The ISO’s Jones lavishes praise on King’s 1967 book, Where Do We Go from Here? In that book the “anti-capitalist” King urged America’s rulers to “seek to remove those conditions of poverty, insecurity and injustice which are the fertile soil in which the seed of Communism grows and develops.” King bemoaned the “sad fact” that “comfort” and “complacency” have “driven many to feel that only Marxism has the revolutionary spirit.”
That the ISO & Co. seek to boost King’s credentials by portraying him as a “democratic socialist”—which he wasn’t—certainly tells a lot about them. The whole purpose of social democracy is to tie the working class to its “own” rulers, to inculcate among the workers the inviolability of the capitalist state, to contain radicalization and prevent revolutionary upsurge in times of social crisis. Social democracy is a key prop of capitalist rule—a lesson paid for in the blood of workers and imperialism’s colonial slaves around the world.

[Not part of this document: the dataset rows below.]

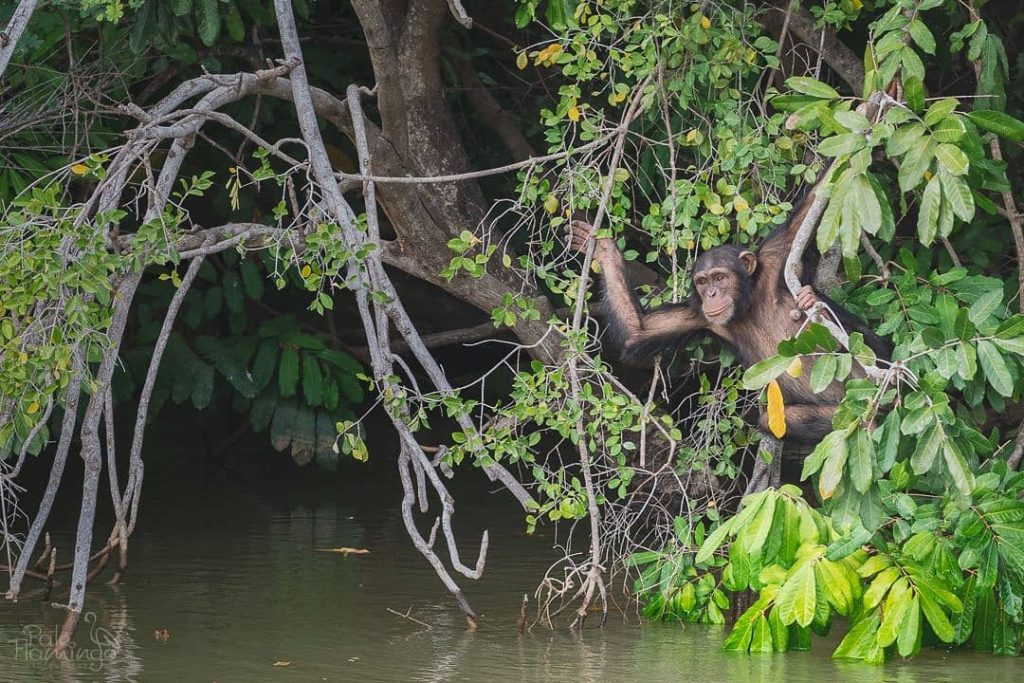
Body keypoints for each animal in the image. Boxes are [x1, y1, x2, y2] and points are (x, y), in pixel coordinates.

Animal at [568, 196, 891, 446]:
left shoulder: (777, 254)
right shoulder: (698, 315)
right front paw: (603, 249)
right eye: (702, 281)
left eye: (720, 277)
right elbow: (638, 331)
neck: (747, 304)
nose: (711, 294)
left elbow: (809, 209)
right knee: (775, 419)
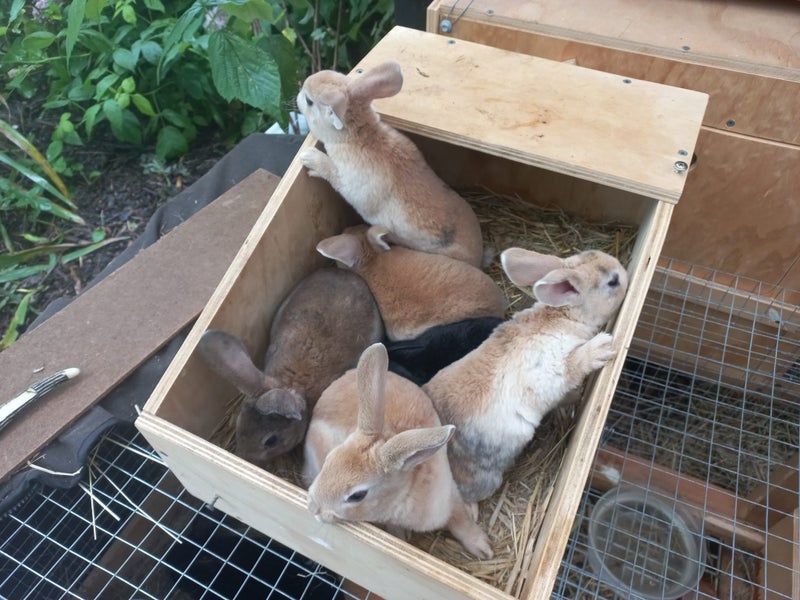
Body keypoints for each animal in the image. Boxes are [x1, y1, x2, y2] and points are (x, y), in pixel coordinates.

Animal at [296, 61, 484, 267]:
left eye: (309, 101)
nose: (299, 92)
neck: (358, 135)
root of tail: (479, 256)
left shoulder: (348, 182)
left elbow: (330, 172)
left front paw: (309, 158)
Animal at [303, 343, 494, 560]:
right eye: (329, 459)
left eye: (357, 496)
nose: (313, 507)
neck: (402, 494)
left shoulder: (449, 496)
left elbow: (461, 521)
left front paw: (483, 548)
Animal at [423, 248, 629, 504]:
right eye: (612, 281)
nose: (626, 273)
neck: (565, 316)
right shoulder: (556, 370)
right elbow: (576, 364)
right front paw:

Today, the Soviet Union no longer exists, and its destruction has been accompanied by a retrogression in consciousness, albeit unevenly, to the point where politically advanced workers no longer identify their struggles with the goals of socialism. King got his wish.
But things change. The American bourgeoisie’s class war on the working masses has been so one-sided for years that young militants today tend to see only the painful and pathetic reality of the racist ideology that pervades all sectors of society in “normal” times. But when powerful social struggles erupt, these attitudes are rapidly swept aside by the developing consciousness of shared class interest. This has been borne out time and time again in U.S. history. Socialist revolution is the only means for delivering the exploited and oppressed from the capitalist bondage that took the place of the chains of slavery. And in that struggle, black workers will play a vanguard role as the section of the proletariat with the least to lose and the most to gain from a fundamental reshaping of the existing social order.
Our study of the civil rights period is critical to exposing those who have stood and continue to stand as props to the capitalist system, obstacles to the development of revolutionary consciousness. So, I will conclude by again citing the programmatic statement of the Spartacist League/U.S.:
“The proletariat is the only revolutionary class in modern society. Only the revolutionary conquest of power by the multiracial working class, emancipating the proletariat from the system of wage slavery, can end imperialist barbarity and achieve the long-betrayed promise of black freedom. We seek to build the Leninist vanguard party which is the necessary instrument for infusing the working class with this understanding, transforming it from a class in itself—simply defined by its relationship to the means of production—to a class for itself, fully conscious of its historic task to seize state power and reorganize society.”